Infection prevention and control
We did not look at Infection prevention and control during this assessment. The score for this quality statement is based on the previous rating for Safe.
Medicines optimisation
People told us they were satisfied with the management of their medicines. Their comments included, “Medicine rounds are always done well here, I used to be a nurse, so I know” and, “Yes, they give them to me at the same time as breakfast, which is when I took them at home.” People confirmed they received their ‘as needed’ pain relief when required. People who wished to manage some or all of their medicines were supported to do so safely.
The management team described the improvements they had made to medicines management. These improvements had reduced medicines errors. Staff told us how they supported people with their medicines and spoke confidently about how they provided safe and person-centred medicine administration in line with current guidance.

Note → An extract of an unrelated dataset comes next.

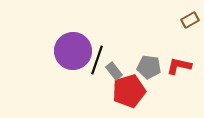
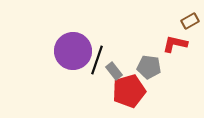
brown rectangle: moved 1 px down
red L-shape: moved 4 px left, 22 px up
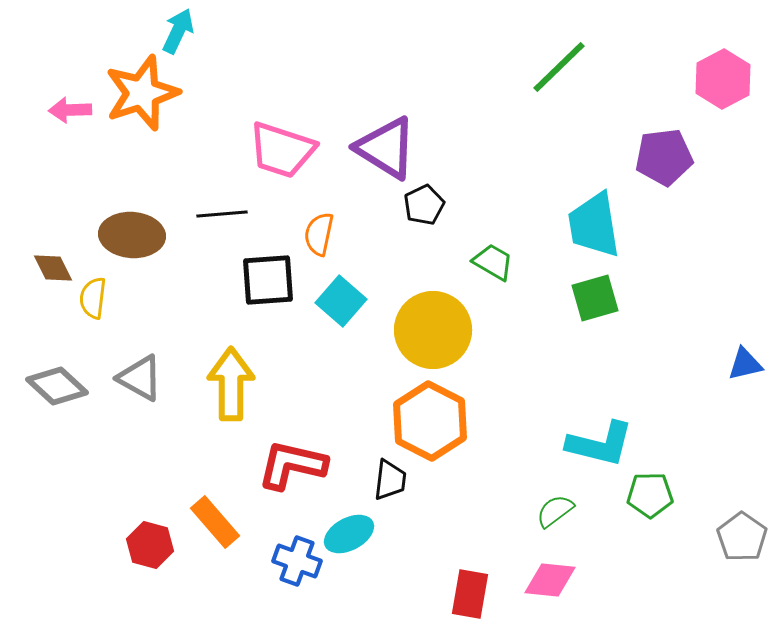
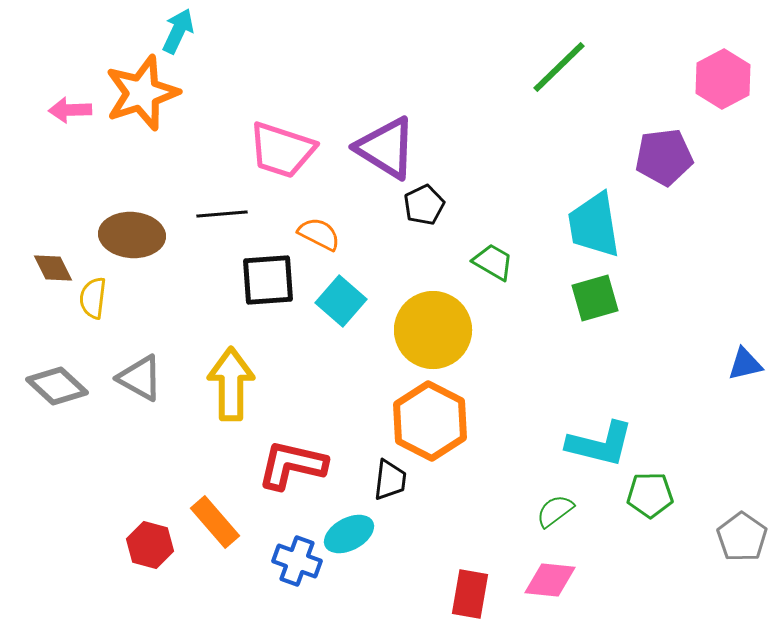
orange semicircle: rotated 105 degrees clockwise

Staff completed records to show when people had received or refused their medicines or taken an ‘as required’ medicine, such as for pain relief. However, staff did not always record topical medicines properly. Some liquid and cream medicines were not labelled when opened. Opening dates are used to prevent the risk of applying out of date medicines which could be ineffective. On our second site visit we saw the acting home manager had taken action to address these shortfalls and had reviewed all topical medicines to ensure the system was accurate, up to date and monitored. More time is needed to fully embed this into the service. Processes for the ordering, storage and disposal of medicines were in place and met current guidance. Some people were prescribed their medicines to be taken covertly. This means they can be disguised so the person does not know they are taking a medicine. Records showed the appropriate assessments and guidance were in place to ensure safe and lawful administration. Controlled drugs (medicines requiring tighter controls under the Misuse of Drugs Act 1971) were stored, administered and disposed of in line with current guidance.